== O QUE FAZER ==
Devolva todas as linhas das entradas abaixo que contenham a palavra "Refreshments". Maiúsculas e minúsculas devem ser diferenciadas.

== DADOS A PROCESSAR ==
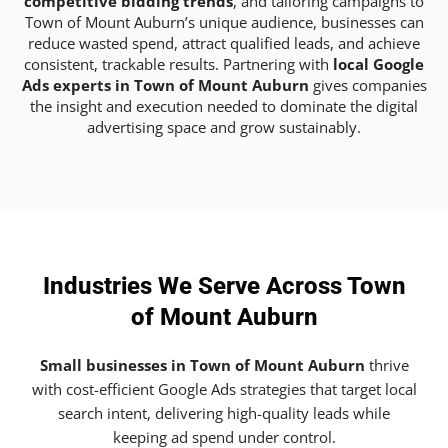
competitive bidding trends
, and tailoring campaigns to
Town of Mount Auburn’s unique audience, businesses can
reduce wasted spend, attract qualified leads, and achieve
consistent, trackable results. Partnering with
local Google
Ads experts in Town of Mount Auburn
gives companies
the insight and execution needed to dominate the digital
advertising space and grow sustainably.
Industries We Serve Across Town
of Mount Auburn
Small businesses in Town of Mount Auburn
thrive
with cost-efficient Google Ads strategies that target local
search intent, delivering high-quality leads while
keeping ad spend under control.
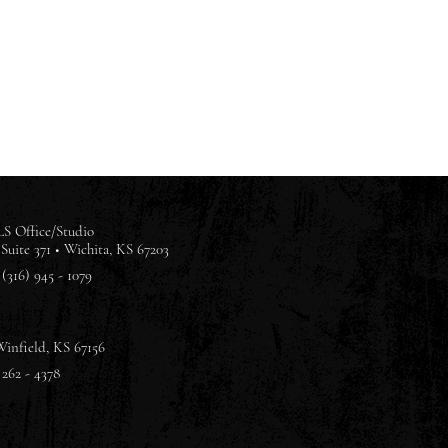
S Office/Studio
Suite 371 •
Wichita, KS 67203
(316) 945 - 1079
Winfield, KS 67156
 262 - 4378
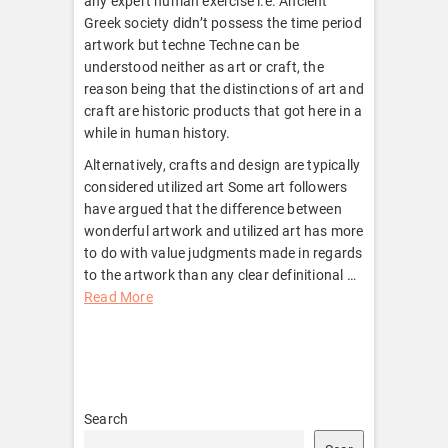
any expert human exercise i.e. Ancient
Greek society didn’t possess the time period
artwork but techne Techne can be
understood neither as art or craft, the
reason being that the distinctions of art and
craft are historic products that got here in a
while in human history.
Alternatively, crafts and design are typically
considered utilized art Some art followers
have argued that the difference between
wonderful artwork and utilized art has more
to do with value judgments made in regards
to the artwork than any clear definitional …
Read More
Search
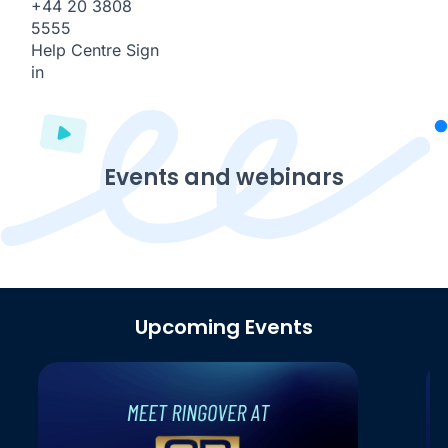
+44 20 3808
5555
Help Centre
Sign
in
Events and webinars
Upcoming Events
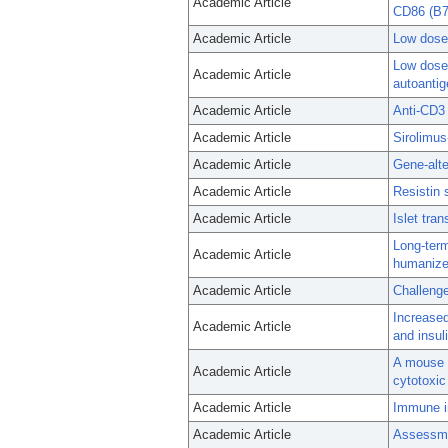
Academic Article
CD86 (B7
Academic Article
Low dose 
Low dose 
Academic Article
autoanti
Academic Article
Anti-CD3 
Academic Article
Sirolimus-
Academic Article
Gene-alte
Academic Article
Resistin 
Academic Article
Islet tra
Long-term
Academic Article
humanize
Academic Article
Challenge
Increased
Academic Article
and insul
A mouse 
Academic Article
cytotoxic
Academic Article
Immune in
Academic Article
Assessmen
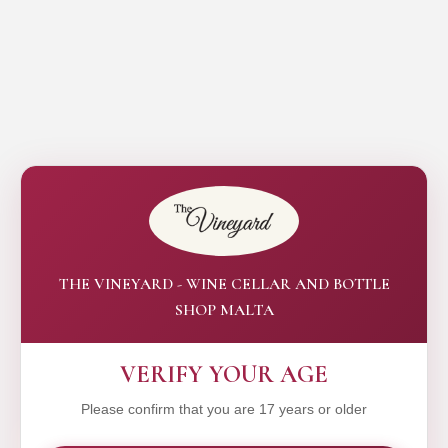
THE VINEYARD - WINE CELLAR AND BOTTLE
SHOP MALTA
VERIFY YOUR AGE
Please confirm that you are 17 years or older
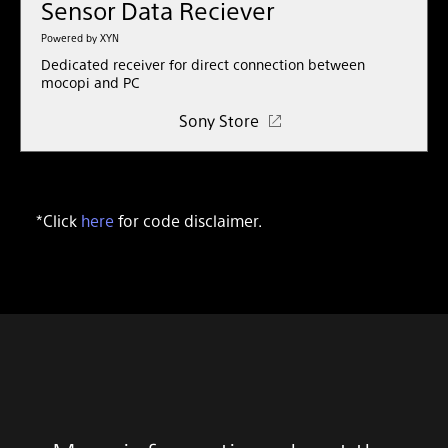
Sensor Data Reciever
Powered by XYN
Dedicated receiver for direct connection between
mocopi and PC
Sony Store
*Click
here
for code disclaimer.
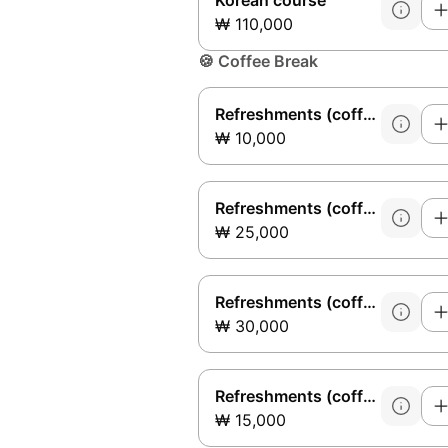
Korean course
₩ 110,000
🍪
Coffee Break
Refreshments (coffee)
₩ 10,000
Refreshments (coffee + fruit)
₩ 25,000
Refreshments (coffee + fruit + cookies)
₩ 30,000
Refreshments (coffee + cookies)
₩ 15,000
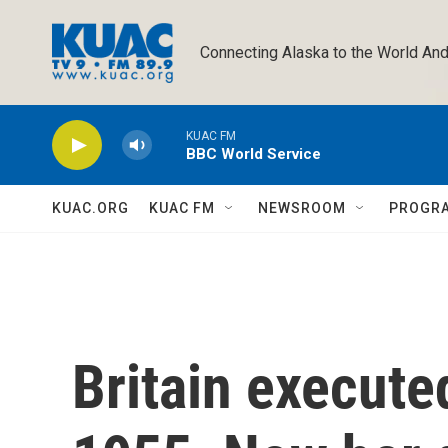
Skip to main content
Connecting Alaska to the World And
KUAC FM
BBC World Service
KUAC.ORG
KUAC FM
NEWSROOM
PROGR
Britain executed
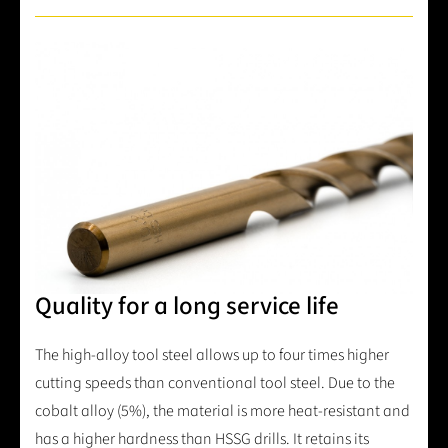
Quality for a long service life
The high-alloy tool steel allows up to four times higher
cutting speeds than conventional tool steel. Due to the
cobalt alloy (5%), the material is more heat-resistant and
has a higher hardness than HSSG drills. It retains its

--

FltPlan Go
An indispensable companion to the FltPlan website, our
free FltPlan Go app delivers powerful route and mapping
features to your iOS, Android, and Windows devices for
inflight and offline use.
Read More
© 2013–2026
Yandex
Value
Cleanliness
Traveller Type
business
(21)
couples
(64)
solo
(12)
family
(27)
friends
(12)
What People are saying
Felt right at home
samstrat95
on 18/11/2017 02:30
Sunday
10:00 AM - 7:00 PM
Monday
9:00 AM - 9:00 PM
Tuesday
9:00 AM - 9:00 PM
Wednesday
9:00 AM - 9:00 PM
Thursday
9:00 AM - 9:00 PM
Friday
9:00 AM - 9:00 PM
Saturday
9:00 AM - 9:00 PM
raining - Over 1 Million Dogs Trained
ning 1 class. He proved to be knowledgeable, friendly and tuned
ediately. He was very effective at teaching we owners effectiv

--

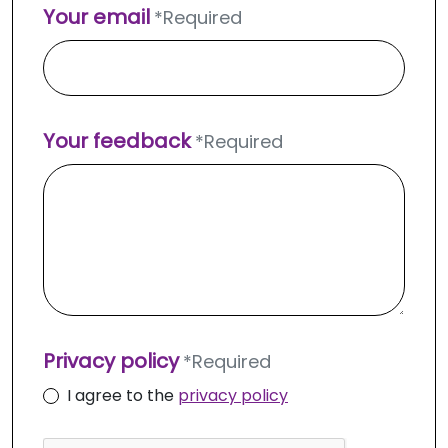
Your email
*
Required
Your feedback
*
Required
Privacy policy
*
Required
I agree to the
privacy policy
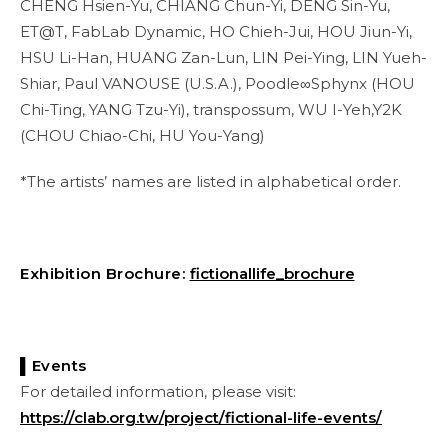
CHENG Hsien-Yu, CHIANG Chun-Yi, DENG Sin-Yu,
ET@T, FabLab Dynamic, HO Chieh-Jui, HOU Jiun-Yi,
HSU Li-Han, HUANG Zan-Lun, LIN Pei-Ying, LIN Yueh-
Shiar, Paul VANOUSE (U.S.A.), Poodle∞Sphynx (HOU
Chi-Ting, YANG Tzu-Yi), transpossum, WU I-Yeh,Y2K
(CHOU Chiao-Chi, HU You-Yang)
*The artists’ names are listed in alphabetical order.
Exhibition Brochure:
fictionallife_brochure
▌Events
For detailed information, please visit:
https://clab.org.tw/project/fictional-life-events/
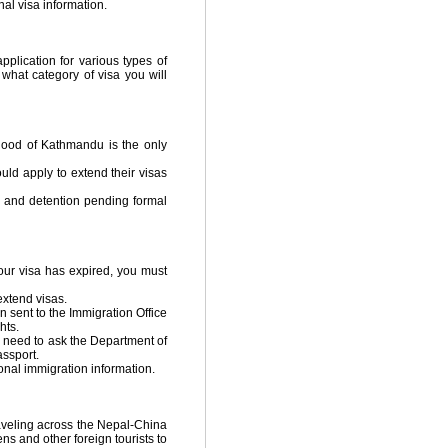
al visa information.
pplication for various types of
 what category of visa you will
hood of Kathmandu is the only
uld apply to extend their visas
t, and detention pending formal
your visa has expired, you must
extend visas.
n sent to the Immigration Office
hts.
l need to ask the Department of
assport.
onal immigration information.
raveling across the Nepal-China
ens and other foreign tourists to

== RESPOSTA DO EXERCÍCIO ==
Refreshments (coffee)
Refreshments (coffee + fruit)
Refreshments (coffee + fruit + cookies)
Refreshments (coffee + cookies)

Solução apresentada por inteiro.